Based at Bletchley Park, the mathematician was part of the team that cracked the Nazi Enigma code – a vital part of the allied war effort.
He is now widely recognised as a computing pioneer.
However, at the time of the death – which an inquest recorded as suicide – he was virtually unknown to the public. His work at Bletchley was kept secret until 1974.
Mr Lobban said at an event in Leeds that Turing had a played a key part in the “irrevocable change” that eventually led to the development of the “highly technological intelligence organisation that GCHQ is today”.
Describing Turing as one of the “great minds of the twentieth century” he said that staff at the organisation had demanded that he make “a big public deal” of Turing’s legacy as part of celebrations marking the centenary of the codebreaker’s birth.

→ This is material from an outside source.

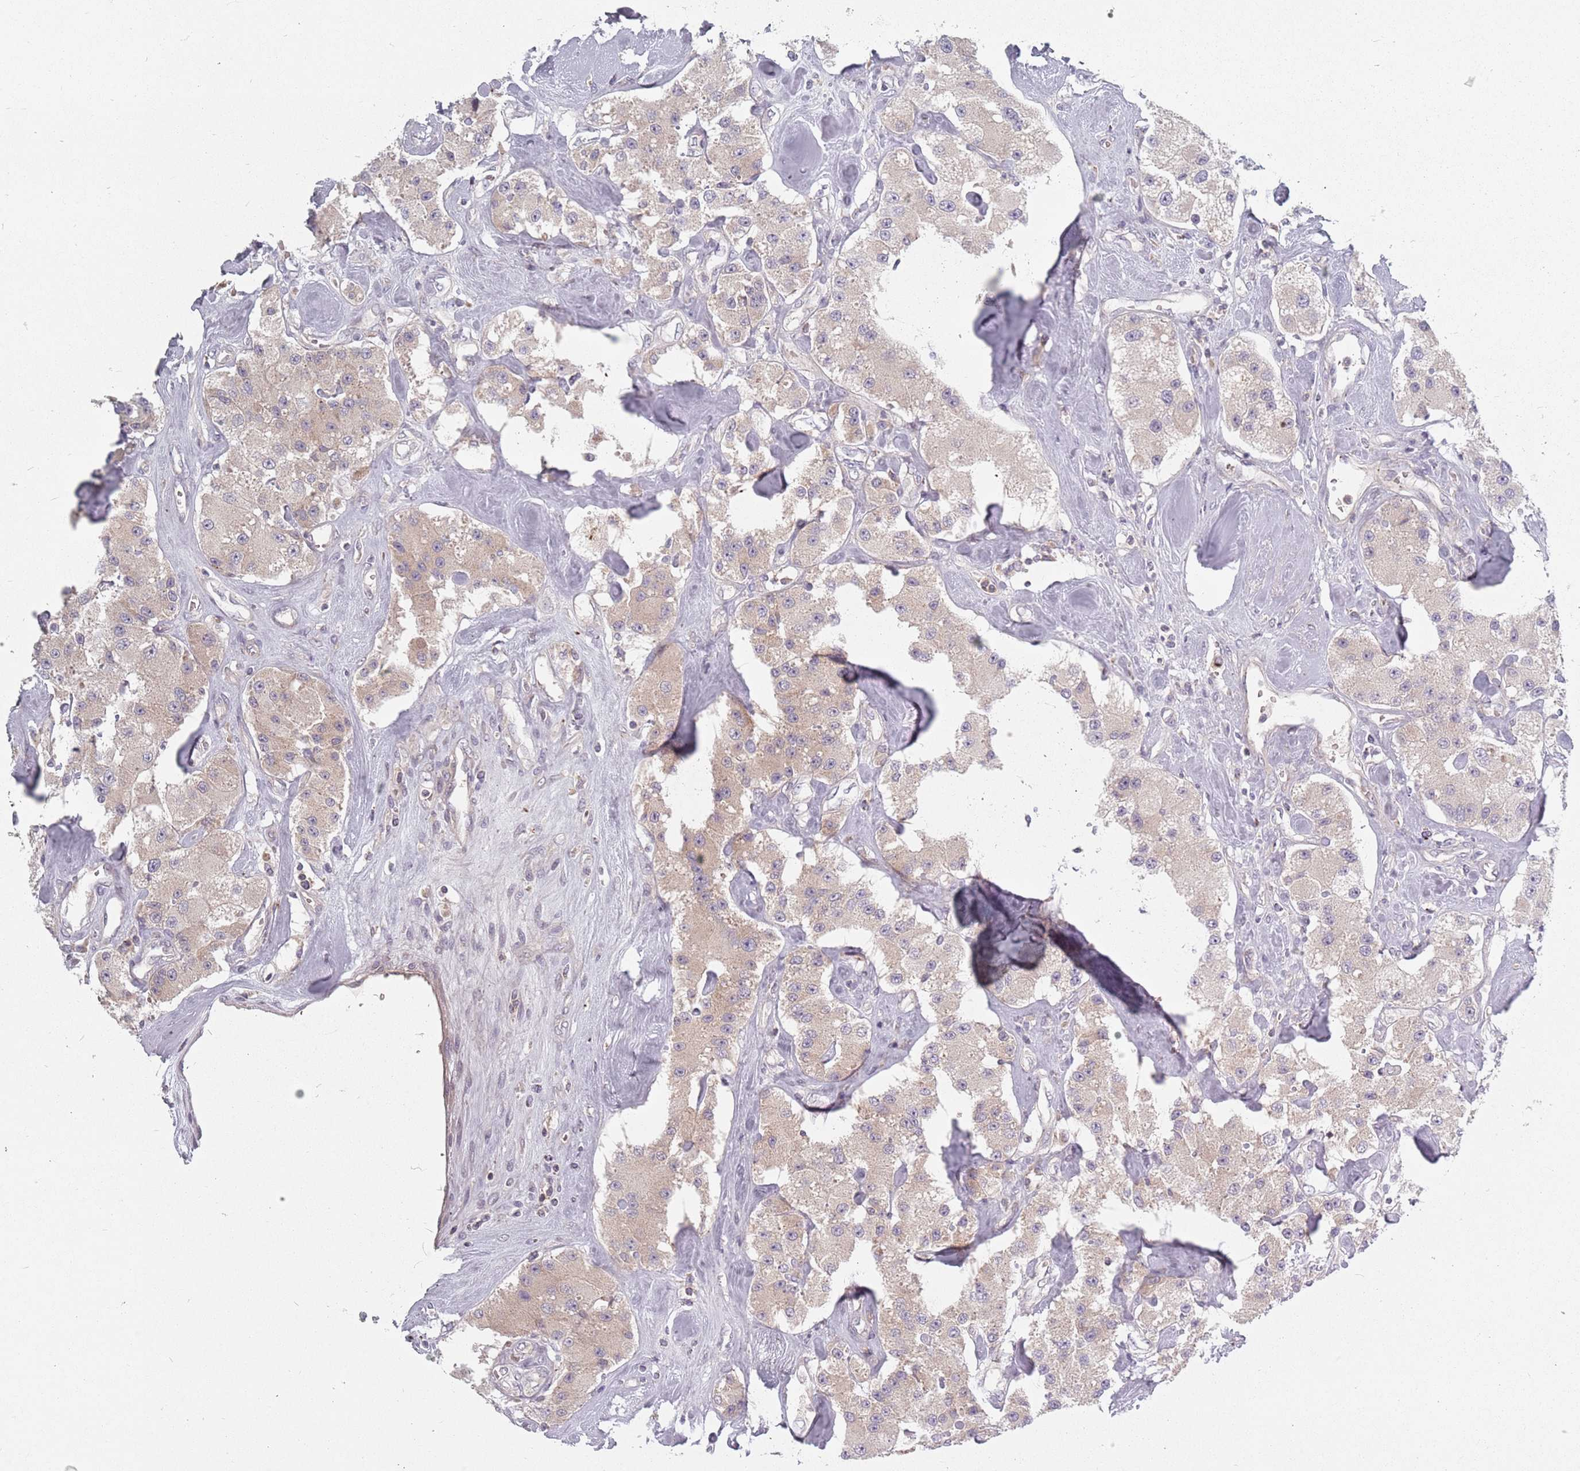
{"staining": {"intensity": "weak", "quantity": "25%-75%", "location": "cytoplasmic/membranous"}, "tissue": "carcinoid", "cell_type": "Tumor cells", "image_type": "cancer", "snomed": [{"axis": "morphology", "description": "Carcinoid, malignant, NOS"}, {"axis": "topography", "description": "Pancreas"}], "caption": "Immunohistochemistry (IHC) (DAB) staining of carcinoid exhibits weak cytoplasmic/membranous protein expression in approximately 25%-75% of tumor cells.", "gene": "ASB13", "patient": {"sex": "male", "age": 41}}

However, Mr Lobban said he didn’t want anyone to think GCHQ was “trying to claim that Turing is ours and nobody else’s”.
The codebreaking work at Bletchley marked a shift – Mr Lobban argued – to a mindset that “started to see technology as something that could be pitted against technology”.
He said the consensus among his staff was that today Turing would be employed in “Cyber”.
“Then, the challenge was to secure allied codes and ciphers” he said. “Today, securing cyberspace… requires the collaboration of experts as diverse both personally and intellectually as any we saw at Bletchley Park.”
Mr Lobban also praised the technological achievements of Turing’s colleagues – including Tommy Flowers, a post office engineer who designed and constructed the Colossus codebreaking digital computer.
Mr Lobban said technology “lies at the very heart of our mission. Engineers and technologists are an essential part of our success.”